# START OF PASSAGE PROVIDED

1

Show Your Child the Dignity of Work

Share

Painting by Alfredo Rodriguez

From How to Raise Good Catholic Children by Mary Reed Newland

Show your child the dignity of work

A great many people seem to think that work is a curse. If they know enough to offer it up, this makes it a prayer, but it makes a better prayer if they know it isn’t a curse in the first place.

When God the Father made Adam, He put him in the Garden of Paradise “to dress it and to keep it.” It wasn’t until after Original Sin that He said, “Cursed is the earth in thy work.”

Even then He didn’t curse work. He was referring to the earth, whose harmony had been spoiled. Where formerly Adam could plant seeds and expect them to grow and bear fruit without ever poking a hoe at them, now he was going to have trouble.

Stones that were meant (I suppose) to lie about and give glory to God, were going to sneak down into the soil and break his plow. Plants that had kept to their own, raising their young from seed and lifting their heads in praise, were going to scatter their seed in his wheat and corn and potatoes, and Adam would have to pull them out.

His work could once have been pure joy. It was now going to involve a struggle. There’s nothing very new about this.

Many a work-weary parent has announced plaintively to his children, “Just wait till you grow up and have to work for a living. Then you’ll find out money doesn’t grow on trees!”

Money doesn’t grow on trees, and people have to work for it, but it’s a mistake to think money is the only end of work. Even men who get past the point of needing money continue to need work. They retire at sixty-five, and at sixty-five and a half, they discover that they can’t bear to be retired.

There’s a very good reason. We are the children of God. Our Father is a creator and worker, and we “take after our Father.”

He made us the finest of all His visible creation, but a little less than the angels; He gave us the universe and made us lords over it. His work continues in the continuing miracle of life in all things, and we are the custodians on earth of all its life and the abundance of its treasures.

With our own work in imitation of our Father, we make things, do things, grow things, create things, always with the things He has given. This is the dignity of work. This is why work is holy. This is why, when we do it as well as we can and with the right intention, work gives great glory to God.

# END OF PASSAGE PROVIDED

◆ TO DO:
1) Answer these questions using the passage on the dignity of work.
(a) According to the passage, where did God the Father put Adam, and for what purpose?
(b) What did God curse after Original Sin, according to the passage?
(c) At what age do the retired men in the passage discover that they can't bear to be retired?
2) Transcribe the stretch of the passage on the dignity of work from "Painting by Alfredo" through "to have trouble.".

# START OF STORED ROWS

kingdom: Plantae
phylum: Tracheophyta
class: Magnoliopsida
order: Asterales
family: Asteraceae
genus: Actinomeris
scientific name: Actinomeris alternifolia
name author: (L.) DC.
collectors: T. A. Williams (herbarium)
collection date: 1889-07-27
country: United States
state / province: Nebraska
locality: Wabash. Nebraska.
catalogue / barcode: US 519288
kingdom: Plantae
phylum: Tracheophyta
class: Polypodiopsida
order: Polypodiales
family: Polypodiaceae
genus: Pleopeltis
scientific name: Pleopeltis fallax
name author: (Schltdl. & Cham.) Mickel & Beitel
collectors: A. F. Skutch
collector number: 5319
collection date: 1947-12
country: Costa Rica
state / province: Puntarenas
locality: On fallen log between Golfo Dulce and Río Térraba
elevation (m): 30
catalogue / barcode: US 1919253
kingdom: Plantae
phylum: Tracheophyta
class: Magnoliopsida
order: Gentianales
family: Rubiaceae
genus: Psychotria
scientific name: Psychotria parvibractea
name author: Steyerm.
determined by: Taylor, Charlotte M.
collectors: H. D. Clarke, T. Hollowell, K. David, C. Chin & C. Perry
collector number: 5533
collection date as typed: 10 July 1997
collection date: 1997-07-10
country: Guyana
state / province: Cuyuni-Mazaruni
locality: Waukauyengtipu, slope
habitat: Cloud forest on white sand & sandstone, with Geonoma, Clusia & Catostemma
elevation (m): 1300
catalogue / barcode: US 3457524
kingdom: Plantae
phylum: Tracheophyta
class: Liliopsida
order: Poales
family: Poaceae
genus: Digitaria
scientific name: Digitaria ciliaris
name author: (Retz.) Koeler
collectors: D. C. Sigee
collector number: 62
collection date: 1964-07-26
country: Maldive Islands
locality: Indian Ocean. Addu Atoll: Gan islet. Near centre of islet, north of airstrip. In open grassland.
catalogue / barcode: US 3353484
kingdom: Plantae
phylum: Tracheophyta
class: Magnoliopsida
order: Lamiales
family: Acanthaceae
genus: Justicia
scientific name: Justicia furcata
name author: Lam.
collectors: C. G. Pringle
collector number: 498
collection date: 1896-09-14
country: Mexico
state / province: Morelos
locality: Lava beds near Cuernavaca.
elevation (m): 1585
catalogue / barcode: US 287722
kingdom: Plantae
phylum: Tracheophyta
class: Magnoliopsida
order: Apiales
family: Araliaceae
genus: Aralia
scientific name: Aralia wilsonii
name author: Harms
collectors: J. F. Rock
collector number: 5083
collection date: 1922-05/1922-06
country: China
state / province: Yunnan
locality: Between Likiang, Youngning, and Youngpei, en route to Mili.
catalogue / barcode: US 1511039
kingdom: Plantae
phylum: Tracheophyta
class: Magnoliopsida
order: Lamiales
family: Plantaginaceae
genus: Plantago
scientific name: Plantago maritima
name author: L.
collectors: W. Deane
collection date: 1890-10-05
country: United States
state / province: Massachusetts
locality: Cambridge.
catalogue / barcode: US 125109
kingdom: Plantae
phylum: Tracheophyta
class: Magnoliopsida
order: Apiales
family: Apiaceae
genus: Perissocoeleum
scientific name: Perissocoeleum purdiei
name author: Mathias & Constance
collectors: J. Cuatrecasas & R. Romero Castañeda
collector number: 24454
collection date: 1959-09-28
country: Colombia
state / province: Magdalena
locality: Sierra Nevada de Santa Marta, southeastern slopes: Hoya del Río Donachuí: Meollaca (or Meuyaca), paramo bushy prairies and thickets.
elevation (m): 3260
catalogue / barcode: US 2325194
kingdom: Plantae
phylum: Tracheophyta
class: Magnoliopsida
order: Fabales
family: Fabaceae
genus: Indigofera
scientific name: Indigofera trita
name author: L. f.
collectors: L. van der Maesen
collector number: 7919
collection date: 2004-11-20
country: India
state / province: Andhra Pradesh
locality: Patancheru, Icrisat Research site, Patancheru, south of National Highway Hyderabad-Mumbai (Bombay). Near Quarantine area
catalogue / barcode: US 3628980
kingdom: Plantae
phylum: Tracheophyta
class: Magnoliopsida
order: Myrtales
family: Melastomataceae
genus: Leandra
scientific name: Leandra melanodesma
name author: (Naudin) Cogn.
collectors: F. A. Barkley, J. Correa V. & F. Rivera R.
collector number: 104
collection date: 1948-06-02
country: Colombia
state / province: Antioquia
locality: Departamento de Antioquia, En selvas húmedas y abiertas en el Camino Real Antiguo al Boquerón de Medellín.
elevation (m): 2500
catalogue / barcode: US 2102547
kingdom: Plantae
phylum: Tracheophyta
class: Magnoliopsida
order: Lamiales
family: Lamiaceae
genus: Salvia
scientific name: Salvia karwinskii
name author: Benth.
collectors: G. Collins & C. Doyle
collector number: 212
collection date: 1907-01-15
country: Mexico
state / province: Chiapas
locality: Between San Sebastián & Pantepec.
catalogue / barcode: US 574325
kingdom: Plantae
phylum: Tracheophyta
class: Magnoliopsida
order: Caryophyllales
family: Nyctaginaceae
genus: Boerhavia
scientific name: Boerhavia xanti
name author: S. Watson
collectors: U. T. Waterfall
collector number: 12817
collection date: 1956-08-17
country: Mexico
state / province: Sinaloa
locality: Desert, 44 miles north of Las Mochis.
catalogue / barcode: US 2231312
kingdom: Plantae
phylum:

# END OF STORED ROWS

◆ EXERCISE ANSWERS:
1)
(a) In the Garden of Paradise, "to dress it and to keep it."
(b) The earth, whose harmony had been spoiled, not work itself.
(c) At sixty-five and a half.

2)
Painting by Alfredo Rodriguez

From How to Raise Good Catholic Children by Mary Reed Newland

Show your child the dignity of work

A great many people seem to think that work is a curse. If they know enough to offer it up, this makes it a prayer, but it makes a better prayer if they know it isn’t a curse in the first place.

When God the Father made Adam, He put him in the Garden of Paradise “to dress it and to keep it.” It wasn’t until after Original Sin that He said, “Cursed is the earth in thy work.”

Even then He didn’t curse work. He was referring to the earth, whose harmony had been spoiled. Where formerly Adam could plant seeds and expect them to grow and bear fruit without ever poking a hoe at them, now he was going to have trouble.